Pour « sortir d’une culture de l’urgence » et mettre en place une véritable « gestion patrimoniale », les sénateurs proposent de mettre en place un recensement de l’ensemble des ouvrages dans un système d’information géographique, de centraliser leurs documents techniques dans un « coffre-fort numérique » et d’établir pour chaque pont un « carnet de santé » retraçant les opérations passées et programmant celles à venir.

Reste à rétablir dans tout le pays une expertise d’ingénierie susceptible d’épauler les collectivités territoriales. La toute nouvelle Agence nationale de la cohésion des territoires pourrait jouer ce rôle, selon le gouvernement, en mobilisant les moyens du Centre d’études et d’expertise sur les risques, l’environnement, la mobilité et l’aménagement (Cerema). Une piste limitée, estiment les sénateurs : le Cerema compte 280 agents pour travailler sur l’entretien des ouvrages d’art, et « les ressources humaines de l’établissement n’ont cessé de diminuer ces dernières années ». La ministre des transports, Elisabeth Borne, entendra-t-elle l’alerte ? Le budget 2020, dont le projet de loi de finances sera présenté à l’automne, fournira une première réponse.

Mais qu’elle n’oublie pas que, si « gouverner c’est prévoir« , les responsabilités sont au bout des choix gouvernementaux. Et aussi qu’en 1793, on guillotina pour bien moins que cela.

Le 1er juillet 2019.

Pour le CER, Jean-Yves Pons, CJA.

4 Réponses to “La France malade de ses ouvrages d’art.”

  1. Paul-Emic juillet 1, 2019 à 4:05 #

    il y a peut-être des choix à faire, on ne peut vivre dans un musée à ciel ouvert et même nos grands rois n’ont jamais hésité à tout mettre bas pour faire du neuf

    • conseilesperanceduroi juillet 1, 2019 à 4:08 #

      Le problème, c’est qu’il n’y a même pas le premier euro pour faire du « neuf » pendant que l' »ancien » s’écroule.

      • Paul-Emic juillet 1, 2019 à 5:12 #

        Je vais encore me référer aux Rois.
        L’histoire de France est une longue histoire de rois souvent impécunieux et ayant pourtant réalisé de grandes choses.

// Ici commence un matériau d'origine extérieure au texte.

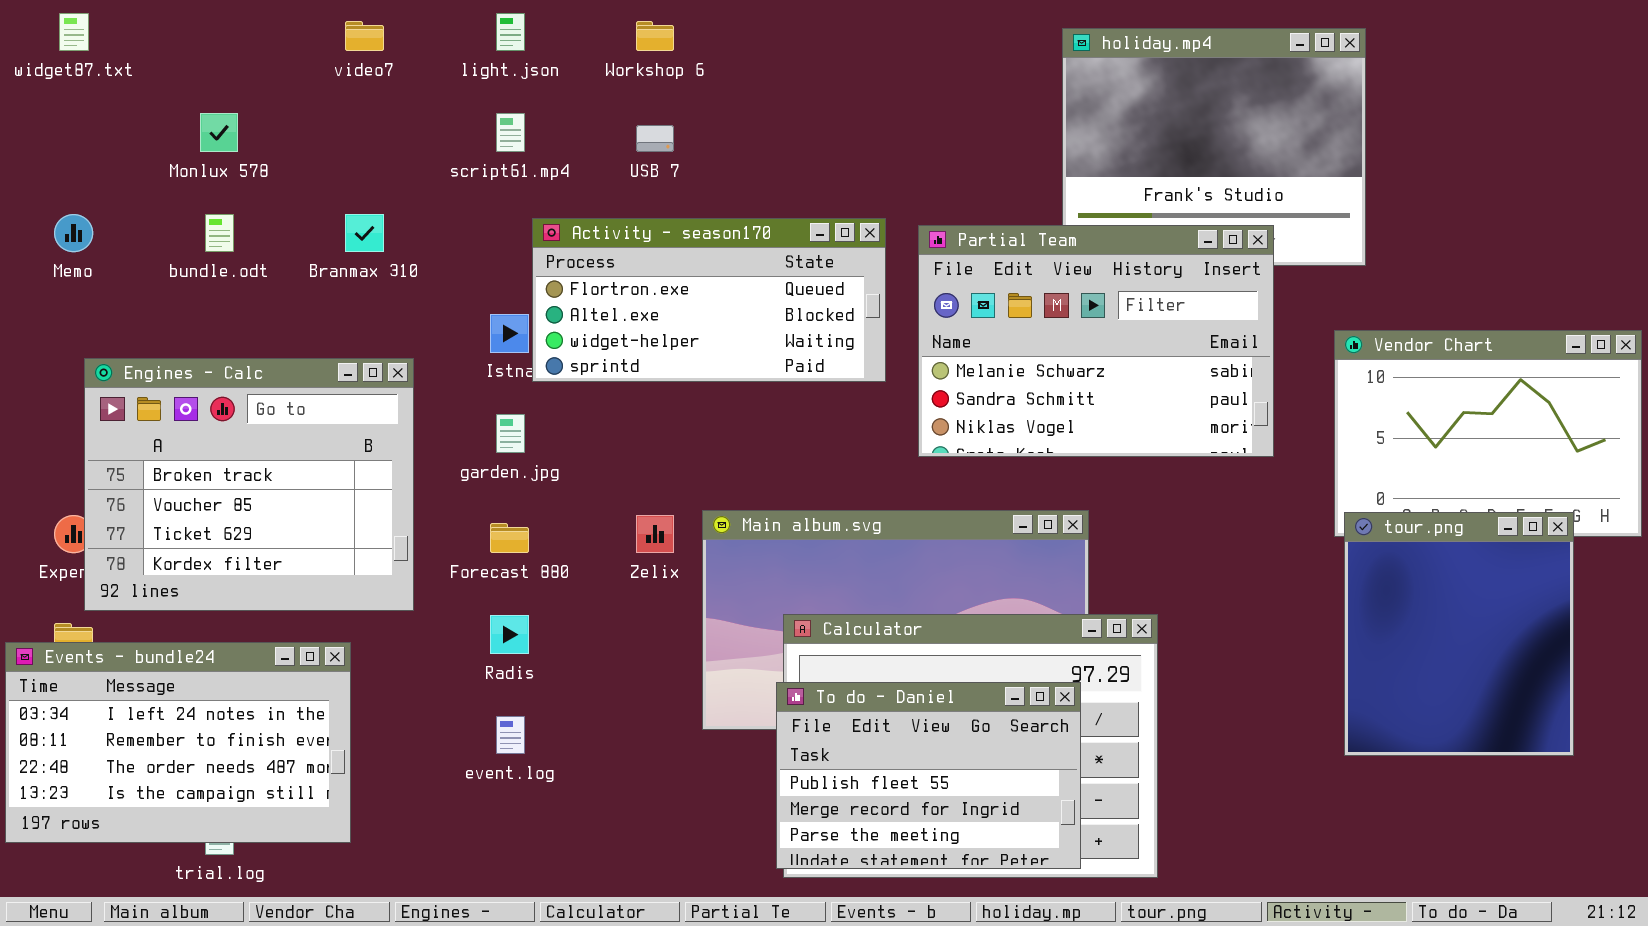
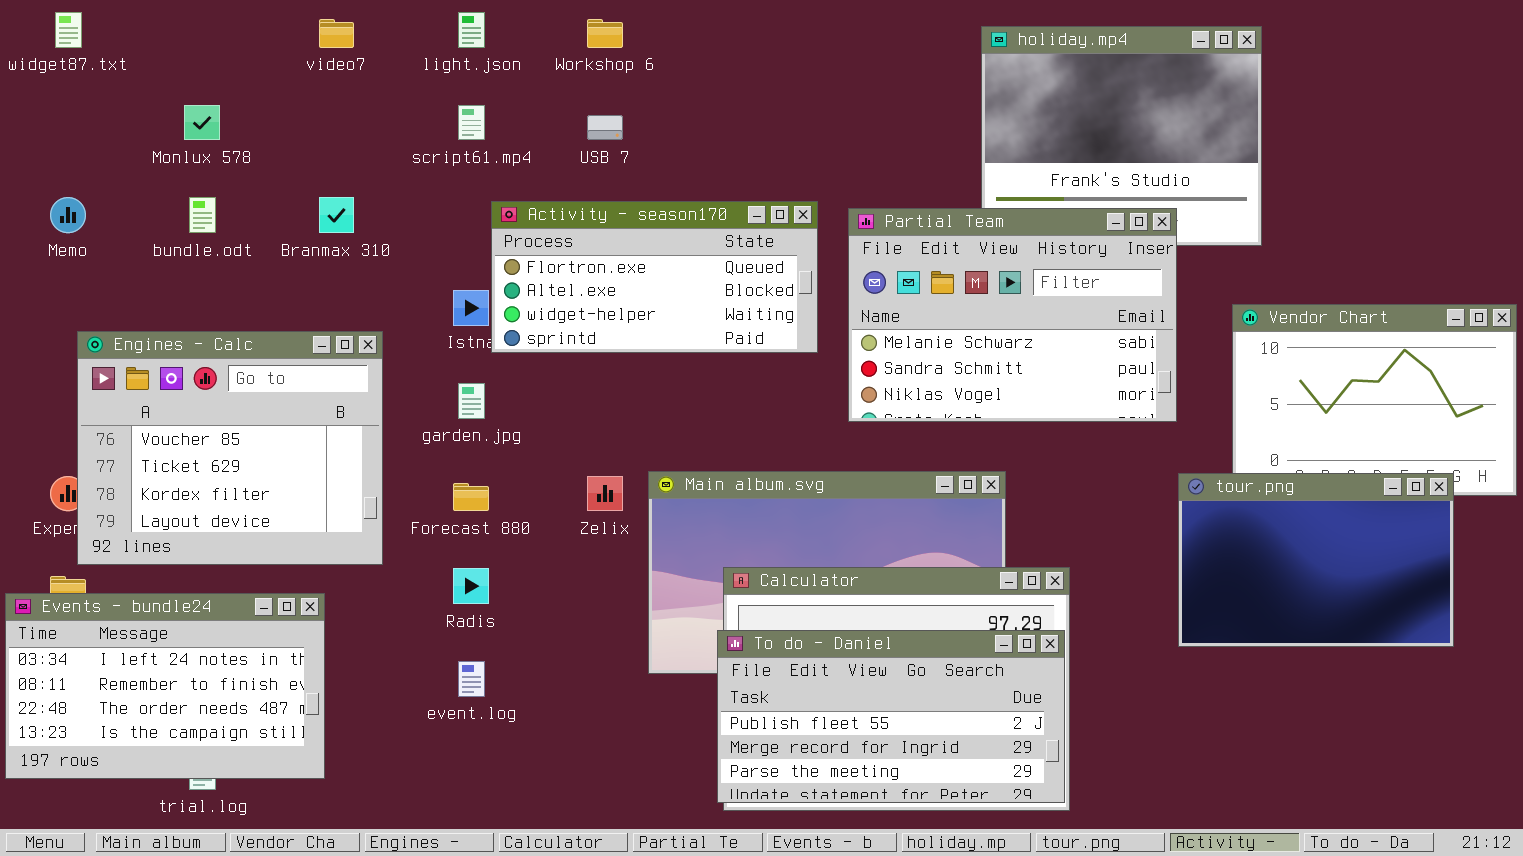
Engines - Calc: [84,358,414,611] -> [77,331,383,565], scrolled down 1 row
tour.png: [1344,512,1574,756] -> [1178,473,1454,647], resized
To do - Daniel: [776,682,1081,869] -> [717,630,1065,803], resized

De l’argent il y en a mais on sent bien qu’il n’est pas toujours utilisé à bon escient. Si nous reprenions le contrôle de notre dette qui est tout à fait artificielle, tout pourrait changer en une décennie

      • conseilesperanceduroi juillet 1, 2019 à 6:31 #

        Tout à fait d’accord avec votre vision des choses.